Functional order-reduced Gaussian Processes based machine-learning emulators for probabilistic constitutive modelling

Machine learning methods have been extensively explored for constitutive relation that is essential in material and structural analyses. However, most existing approaches rely on neural networks, which lack interpretability and treat stress–strain data as discrete values, disregarding their inherent continuous nature. Therefore, this paper proposes novel functional order-reduced Gaussian Processes emulators, which are more interpretable by leveraging Bayesian theory and account for the uncertainty arising from microstructural homogenisation, providing the non-parametric probabilistic and continuous constitutive modelling of composite microstructure undergoing fracture/failure.

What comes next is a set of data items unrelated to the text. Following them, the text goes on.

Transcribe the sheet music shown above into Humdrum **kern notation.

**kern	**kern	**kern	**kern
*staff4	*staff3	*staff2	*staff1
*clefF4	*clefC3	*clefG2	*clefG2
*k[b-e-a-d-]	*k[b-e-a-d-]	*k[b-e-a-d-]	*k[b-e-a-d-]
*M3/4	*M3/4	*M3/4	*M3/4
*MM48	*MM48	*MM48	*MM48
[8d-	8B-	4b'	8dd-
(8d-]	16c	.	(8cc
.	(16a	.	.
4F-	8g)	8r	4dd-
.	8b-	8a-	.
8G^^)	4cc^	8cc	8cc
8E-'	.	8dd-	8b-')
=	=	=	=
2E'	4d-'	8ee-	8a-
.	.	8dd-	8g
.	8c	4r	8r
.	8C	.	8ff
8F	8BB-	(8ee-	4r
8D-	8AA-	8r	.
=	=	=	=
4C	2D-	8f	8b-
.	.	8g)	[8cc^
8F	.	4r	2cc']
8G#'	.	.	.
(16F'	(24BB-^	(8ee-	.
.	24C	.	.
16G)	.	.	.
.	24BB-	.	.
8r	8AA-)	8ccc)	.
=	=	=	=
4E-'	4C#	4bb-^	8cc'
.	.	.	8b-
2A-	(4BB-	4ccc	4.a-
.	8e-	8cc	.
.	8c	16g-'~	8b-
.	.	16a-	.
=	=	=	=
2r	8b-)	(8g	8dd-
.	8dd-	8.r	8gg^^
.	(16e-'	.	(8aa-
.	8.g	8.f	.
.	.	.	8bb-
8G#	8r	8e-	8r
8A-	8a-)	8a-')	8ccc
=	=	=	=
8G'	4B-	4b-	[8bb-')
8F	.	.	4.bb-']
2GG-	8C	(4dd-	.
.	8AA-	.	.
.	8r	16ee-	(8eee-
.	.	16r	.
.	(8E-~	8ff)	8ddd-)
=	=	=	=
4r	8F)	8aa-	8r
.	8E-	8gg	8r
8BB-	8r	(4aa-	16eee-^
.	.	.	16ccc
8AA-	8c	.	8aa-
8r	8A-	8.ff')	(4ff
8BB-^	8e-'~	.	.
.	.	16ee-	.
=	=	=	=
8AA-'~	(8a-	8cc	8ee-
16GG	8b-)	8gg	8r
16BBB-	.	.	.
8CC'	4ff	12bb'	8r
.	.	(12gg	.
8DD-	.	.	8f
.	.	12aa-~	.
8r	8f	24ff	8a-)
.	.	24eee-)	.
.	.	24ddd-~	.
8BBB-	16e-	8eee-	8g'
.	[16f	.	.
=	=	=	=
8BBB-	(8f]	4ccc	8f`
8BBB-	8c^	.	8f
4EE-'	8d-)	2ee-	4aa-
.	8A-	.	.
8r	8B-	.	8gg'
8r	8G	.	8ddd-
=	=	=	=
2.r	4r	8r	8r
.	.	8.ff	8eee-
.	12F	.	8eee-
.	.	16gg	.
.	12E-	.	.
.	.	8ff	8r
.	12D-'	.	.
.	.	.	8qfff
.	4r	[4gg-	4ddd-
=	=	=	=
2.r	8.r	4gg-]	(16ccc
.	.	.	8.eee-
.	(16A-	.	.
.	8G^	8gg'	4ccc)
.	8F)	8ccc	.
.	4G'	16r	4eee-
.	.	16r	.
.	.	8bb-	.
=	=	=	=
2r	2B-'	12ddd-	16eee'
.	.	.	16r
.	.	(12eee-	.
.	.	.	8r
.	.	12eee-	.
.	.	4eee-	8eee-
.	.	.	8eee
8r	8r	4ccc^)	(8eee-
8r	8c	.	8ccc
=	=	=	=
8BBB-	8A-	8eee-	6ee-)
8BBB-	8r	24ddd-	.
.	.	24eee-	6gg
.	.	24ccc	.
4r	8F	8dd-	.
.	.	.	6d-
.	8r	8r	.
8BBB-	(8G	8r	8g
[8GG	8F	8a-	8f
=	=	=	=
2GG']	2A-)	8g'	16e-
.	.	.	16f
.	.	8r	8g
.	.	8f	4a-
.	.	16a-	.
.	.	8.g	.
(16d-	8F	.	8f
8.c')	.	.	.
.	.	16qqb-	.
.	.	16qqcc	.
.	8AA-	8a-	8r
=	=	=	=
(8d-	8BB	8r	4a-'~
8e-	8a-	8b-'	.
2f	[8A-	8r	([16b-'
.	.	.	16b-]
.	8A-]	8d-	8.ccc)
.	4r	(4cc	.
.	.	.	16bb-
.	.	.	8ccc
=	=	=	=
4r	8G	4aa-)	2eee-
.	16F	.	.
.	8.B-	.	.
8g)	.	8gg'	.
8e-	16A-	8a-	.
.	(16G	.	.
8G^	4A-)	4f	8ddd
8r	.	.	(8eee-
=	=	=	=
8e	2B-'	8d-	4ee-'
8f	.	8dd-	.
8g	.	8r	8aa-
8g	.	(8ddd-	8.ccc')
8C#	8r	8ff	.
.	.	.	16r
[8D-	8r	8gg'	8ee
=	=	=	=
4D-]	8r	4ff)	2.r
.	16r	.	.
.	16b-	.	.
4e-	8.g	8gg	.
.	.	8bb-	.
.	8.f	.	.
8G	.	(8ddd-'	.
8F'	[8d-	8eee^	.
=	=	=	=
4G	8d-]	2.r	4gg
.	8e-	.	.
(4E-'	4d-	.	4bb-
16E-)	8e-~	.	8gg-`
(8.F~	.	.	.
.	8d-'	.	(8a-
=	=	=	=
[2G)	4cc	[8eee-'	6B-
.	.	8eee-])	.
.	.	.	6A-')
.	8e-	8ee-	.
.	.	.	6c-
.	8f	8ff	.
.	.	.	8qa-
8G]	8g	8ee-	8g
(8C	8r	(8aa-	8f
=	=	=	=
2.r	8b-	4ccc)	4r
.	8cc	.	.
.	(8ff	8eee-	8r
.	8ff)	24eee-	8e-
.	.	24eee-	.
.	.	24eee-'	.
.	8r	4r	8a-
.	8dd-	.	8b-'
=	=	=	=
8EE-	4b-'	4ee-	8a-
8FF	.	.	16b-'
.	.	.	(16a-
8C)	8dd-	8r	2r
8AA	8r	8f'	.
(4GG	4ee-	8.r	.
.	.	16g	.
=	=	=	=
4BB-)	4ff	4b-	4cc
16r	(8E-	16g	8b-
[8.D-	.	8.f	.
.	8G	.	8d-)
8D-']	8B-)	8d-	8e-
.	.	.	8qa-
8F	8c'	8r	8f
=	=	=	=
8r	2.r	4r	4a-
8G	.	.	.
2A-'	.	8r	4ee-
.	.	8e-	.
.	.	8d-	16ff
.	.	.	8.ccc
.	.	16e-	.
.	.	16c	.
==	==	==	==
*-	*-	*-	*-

Its most salient point is the capability of predicting the continuous and probabilistic stress–strain function only using limited (i.e., 400) samples, where the uncertain data is high-dimensional in large-scale composite (up to 250,000). An illustrative example demonstrates that the emulator accurately captures the probabilistic constitutive relation, providing insights into the maximum stress and strain values. Notably, the results highlight the significant variation in maximum stress due to fibre uncertainty. Moreover, the example showcases that as the fibre volume fraction increases from 0.4 to 0.6, the maximum stress tends to increase, while the maximum strain decreases, namely, more fibre results in higher strength and stiffness.